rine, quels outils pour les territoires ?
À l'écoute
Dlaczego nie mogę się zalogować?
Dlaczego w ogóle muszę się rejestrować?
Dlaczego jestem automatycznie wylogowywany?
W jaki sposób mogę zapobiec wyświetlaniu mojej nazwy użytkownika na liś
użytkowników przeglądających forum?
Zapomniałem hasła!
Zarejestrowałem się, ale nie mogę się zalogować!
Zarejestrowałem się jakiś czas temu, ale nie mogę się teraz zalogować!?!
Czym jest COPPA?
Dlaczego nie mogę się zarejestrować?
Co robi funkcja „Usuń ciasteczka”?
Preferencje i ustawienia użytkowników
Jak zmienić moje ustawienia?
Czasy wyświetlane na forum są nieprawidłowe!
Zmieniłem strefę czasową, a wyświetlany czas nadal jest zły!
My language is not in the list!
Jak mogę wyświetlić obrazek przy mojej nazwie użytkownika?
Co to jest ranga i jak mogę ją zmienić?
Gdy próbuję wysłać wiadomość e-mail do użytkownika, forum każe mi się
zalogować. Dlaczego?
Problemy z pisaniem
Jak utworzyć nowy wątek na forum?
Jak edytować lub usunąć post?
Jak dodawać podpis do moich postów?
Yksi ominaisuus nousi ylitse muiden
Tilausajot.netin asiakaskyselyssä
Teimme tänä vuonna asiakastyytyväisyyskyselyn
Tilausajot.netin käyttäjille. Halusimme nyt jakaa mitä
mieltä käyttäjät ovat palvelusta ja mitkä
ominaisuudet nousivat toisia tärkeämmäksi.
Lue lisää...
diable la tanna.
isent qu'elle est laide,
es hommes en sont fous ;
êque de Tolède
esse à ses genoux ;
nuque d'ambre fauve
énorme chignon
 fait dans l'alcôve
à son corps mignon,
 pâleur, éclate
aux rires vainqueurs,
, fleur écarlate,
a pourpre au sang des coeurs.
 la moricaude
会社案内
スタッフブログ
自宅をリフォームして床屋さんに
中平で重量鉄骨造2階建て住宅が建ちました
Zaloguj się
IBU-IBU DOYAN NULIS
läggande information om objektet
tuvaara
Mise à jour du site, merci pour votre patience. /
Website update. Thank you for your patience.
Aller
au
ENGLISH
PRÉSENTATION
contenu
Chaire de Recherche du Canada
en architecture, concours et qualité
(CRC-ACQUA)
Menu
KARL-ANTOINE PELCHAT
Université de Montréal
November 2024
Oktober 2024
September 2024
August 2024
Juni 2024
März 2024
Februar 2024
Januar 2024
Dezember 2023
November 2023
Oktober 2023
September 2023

:::

Look through the listing above. Pick out each line with "forum" and copy it.

**Solution to the exercise:**
użytkowników przeglądających forum?
Czasy wyświetlane na forum są nieprawidłowe!
Gdy próbuję wysłać wiadomość e-mail do użytkownika, forum każe mi się
Jak utworzyć nowy wątek na forum?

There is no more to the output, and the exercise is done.